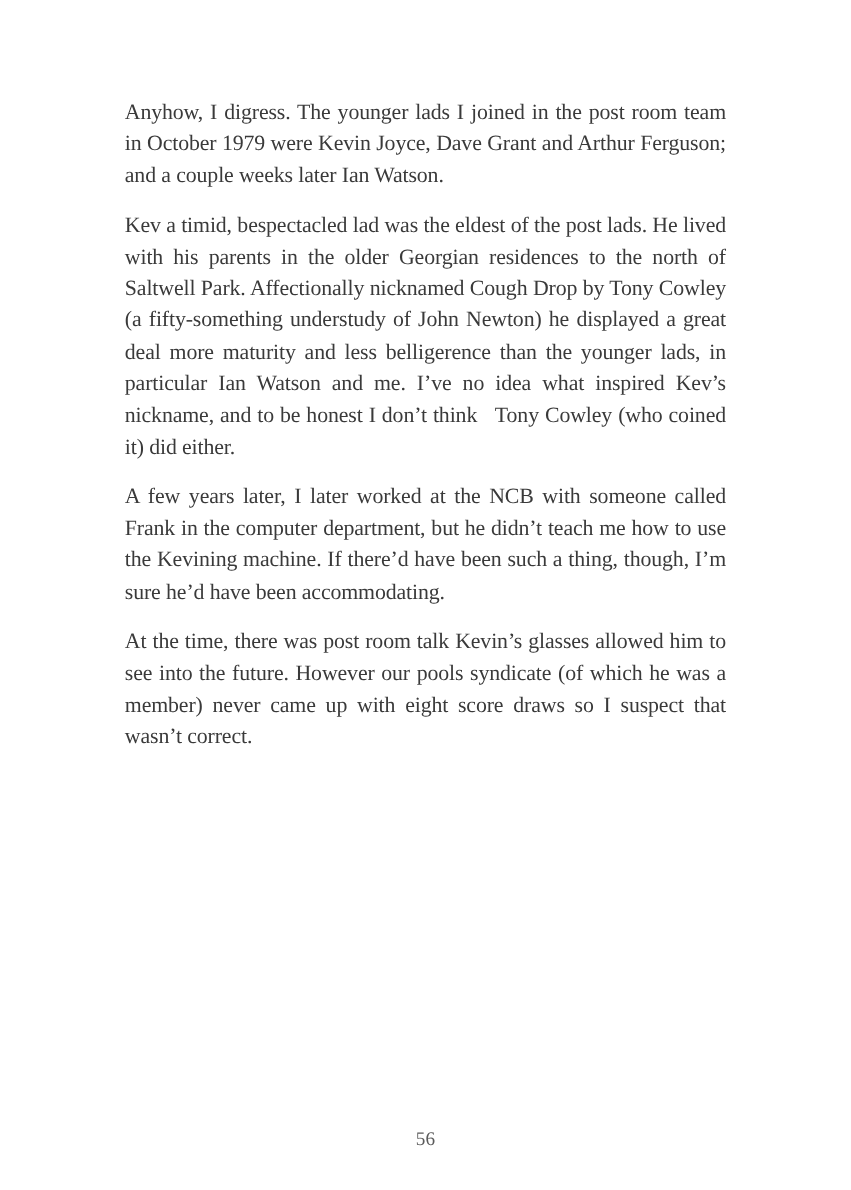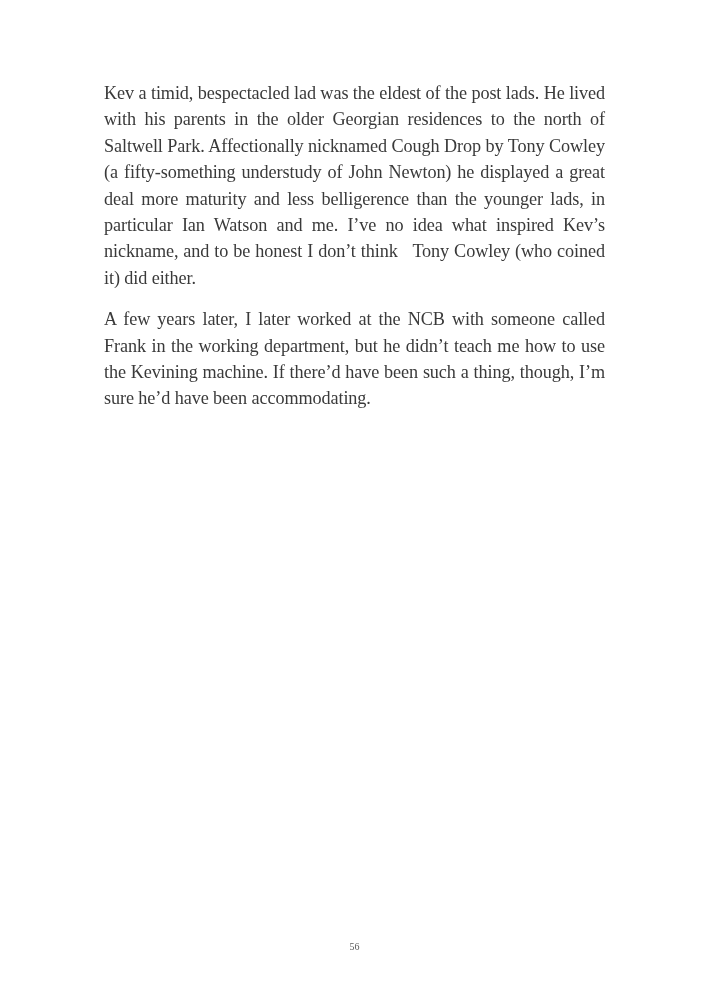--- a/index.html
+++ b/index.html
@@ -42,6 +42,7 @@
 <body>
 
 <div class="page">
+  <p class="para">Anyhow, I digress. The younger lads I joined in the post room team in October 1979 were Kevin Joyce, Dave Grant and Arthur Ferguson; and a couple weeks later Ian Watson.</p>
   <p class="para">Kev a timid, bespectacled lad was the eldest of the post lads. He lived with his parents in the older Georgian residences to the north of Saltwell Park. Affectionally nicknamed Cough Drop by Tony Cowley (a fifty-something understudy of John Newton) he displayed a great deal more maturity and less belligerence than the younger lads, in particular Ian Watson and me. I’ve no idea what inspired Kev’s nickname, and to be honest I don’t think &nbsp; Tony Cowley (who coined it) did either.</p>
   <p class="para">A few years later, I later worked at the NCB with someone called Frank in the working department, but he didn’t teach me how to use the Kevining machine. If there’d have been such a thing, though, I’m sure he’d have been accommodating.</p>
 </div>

==================================================

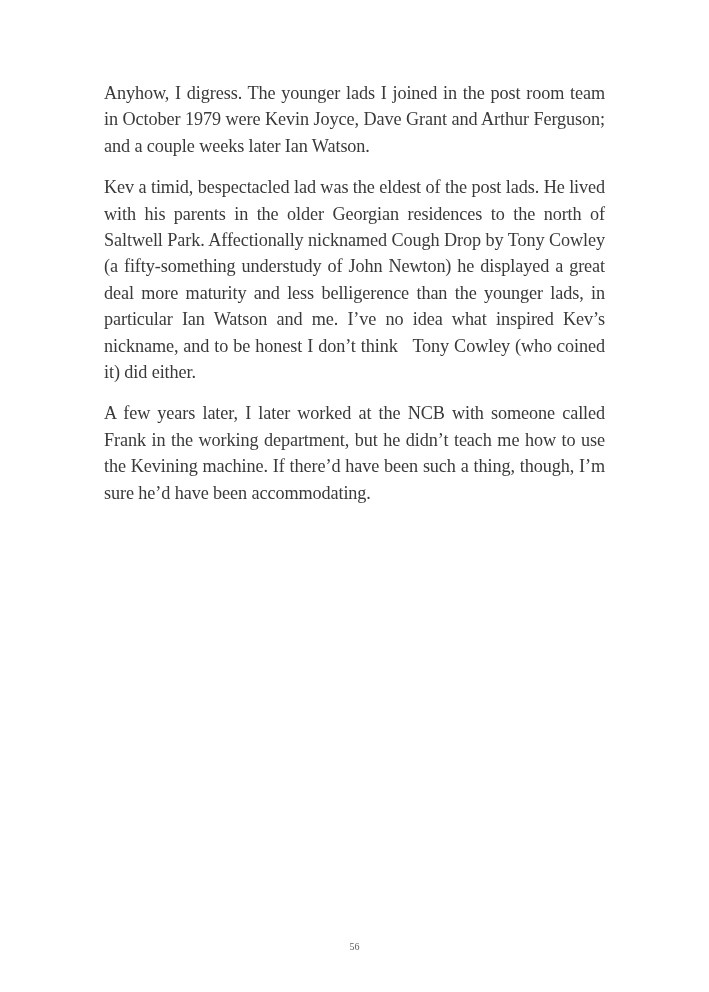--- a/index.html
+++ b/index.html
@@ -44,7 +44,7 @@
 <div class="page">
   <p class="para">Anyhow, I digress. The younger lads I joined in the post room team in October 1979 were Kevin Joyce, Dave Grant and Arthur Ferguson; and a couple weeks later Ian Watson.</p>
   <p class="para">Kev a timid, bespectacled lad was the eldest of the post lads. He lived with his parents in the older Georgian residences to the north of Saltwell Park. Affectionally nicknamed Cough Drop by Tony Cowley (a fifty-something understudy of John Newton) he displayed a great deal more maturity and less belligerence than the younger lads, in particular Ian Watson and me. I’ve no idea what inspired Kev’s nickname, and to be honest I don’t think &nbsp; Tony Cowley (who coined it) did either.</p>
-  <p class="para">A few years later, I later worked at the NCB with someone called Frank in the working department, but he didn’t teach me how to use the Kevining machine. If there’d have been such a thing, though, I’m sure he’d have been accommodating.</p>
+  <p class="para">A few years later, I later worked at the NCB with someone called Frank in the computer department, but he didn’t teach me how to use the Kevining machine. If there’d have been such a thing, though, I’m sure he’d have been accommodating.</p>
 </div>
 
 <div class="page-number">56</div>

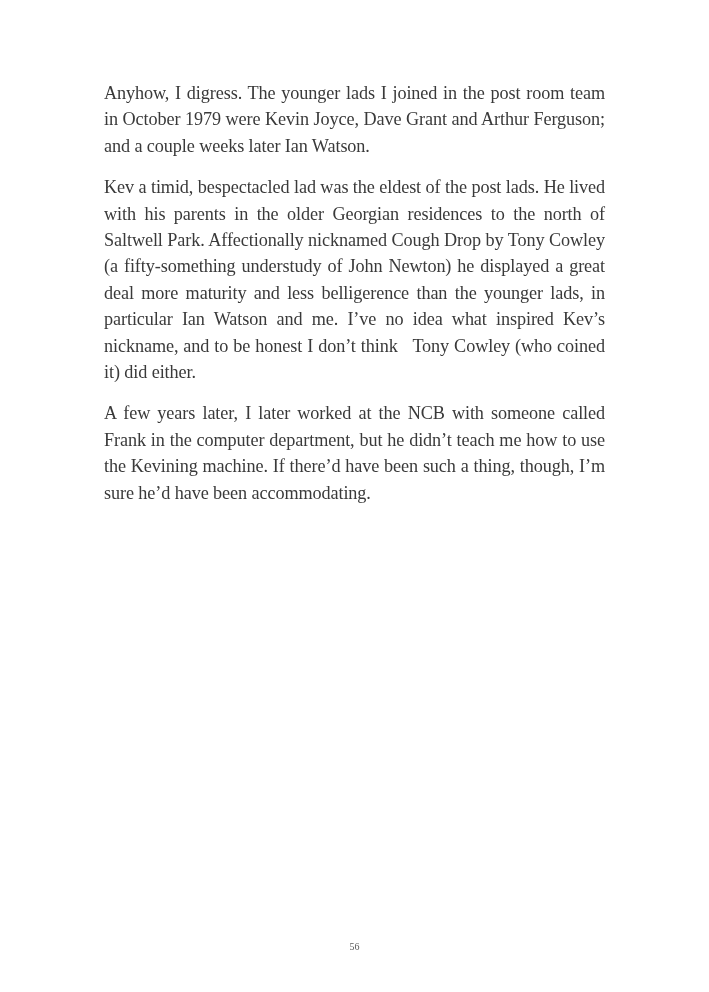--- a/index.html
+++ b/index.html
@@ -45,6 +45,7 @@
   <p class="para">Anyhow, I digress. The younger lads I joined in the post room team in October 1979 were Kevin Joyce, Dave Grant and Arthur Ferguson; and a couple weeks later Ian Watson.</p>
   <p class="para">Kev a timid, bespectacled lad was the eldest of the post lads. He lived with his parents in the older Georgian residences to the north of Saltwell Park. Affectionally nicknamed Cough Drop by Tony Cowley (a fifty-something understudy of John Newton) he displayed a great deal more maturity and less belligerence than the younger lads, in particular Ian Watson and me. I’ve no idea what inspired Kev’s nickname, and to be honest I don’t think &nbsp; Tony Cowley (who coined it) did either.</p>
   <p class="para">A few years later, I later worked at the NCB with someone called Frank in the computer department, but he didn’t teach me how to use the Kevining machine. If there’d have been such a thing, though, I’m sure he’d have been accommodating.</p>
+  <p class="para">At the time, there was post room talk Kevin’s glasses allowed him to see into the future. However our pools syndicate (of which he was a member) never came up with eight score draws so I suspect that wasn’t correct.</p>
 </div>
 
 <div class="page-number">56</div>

==================================================

▶ YOUR OBJECTIVE:
Note every line in the material with "computer" and copy it.

▶ ANSWER BELOW:
+  <p class="para">A few years later, I later worked at the NCB with someone called Frank in the computer department, but he didn’t teach me how to use the Kevining machine. If there’d have been such a thing, though, I’m sure he’d have been accommodating.</p>
   <p class="para">A few years later, I later worked at the NCB with someone called Frank in the computer department, but he didn’t teach me how to use the Kevining machine. If there’d have been such a thing, though, I’m sure he’d have been accommodating.</p>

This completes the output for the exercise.